Design Intentions vs. Player Expectations
From a developer’s perspective, the gear-based progression system serves multiple purposes. It ensures pacing, prevents players from trivializing encounters, and provides a sense of accomplishment through crafting. These are valid goals for a survival game. Without progression walls, players might burn through content too quickly.
However, the player perspective often differs. Many expect a backyard survival sandbox to emphasize freedom, creativity, and emergent play. When the design leans too hard into restriction, players feel punished for curiosity. The resulting disconnect fuels ongoing debates within the community about whether Grounded’s progression serves or hinders its core fantasy.

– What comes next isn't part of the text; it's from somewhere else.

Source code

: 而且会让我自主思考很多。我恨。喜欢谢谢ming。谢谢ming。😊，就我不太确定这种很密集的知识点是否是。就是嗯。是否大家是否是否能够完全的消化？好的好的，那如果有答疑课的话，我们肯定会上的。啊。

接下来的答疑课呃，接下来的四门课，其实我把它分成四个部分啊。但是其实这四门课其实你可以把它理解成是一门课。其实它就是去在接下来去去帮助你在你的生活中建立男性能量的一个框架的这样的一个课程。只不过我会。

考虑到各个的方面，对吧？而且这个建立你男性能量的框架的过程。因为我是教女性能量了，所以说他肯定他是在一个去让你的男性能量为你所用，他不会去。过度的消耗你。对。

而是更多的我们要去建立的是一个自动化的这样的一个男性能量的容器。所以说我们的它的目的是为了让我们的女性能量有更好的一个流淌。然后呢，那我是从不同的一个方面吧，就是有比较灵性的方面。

Possible Solutions to the Progression Dilemma
Several potential design changes could address this tension. One solution might be implementing alternative progression paths. Instead of tying advancement strictly to combat and gear, players could unlock recipes through exploration milestones or puzzle-solving. This would diversify gameplay and reduce reliance on grinding.
Another approach could be soft gating rather than hard gating. Instead of absolute restrictions, the game could encourage preparation without making it mandatory. For example, tougher enemies could drop partial rewards that still allow incremental crafting progress, making encounters less all-or-nothing.
Alternative Ideas
- Scaling resources so that even early-game tools can harvest small amounts of late-game materials.
- Story progression tied to environmental exploration rather than mandatory combat.
- Dynamic difficulty adjustments that reward creative problem-solving instead of pure gear checks.
The Endgame and the Resolution of Progression
By the time players reach the endgame, gear walls largely dissolve. With access to the strongest weapons, armor, and base defenses, the yard finally feels open again. Exploration is no longer limited by artificial restrictions, but by player curiosity and skill. Ironically, the sense of freedom present in the early game returns — but only after dozens of hours of grinding through barriers.
This raises the final question: if freedom is the ultimate reward, why not let players taste more of it earlier? The progression system in Grounded delays the game’s most satisfying feature, making the journey to get there more frustrating than it needs to be.
Conclusion
The progression system in Grounded represents both its greatest strength and its most significant flaw. While it ensures structure and pacing, it also restricts exploration and emphasizes grind over discovery. Players drawn to the game’s imaginative setting often feel held back by gear walls that gate content unnecessarily. By rethinking how progression interacts with exploration, Obsidian could refine Grounded into a survival experience that better aligns with its sandbox premise. Until then, the progression dilemma remains an ever-present tension in an otherwise groundbreaking game.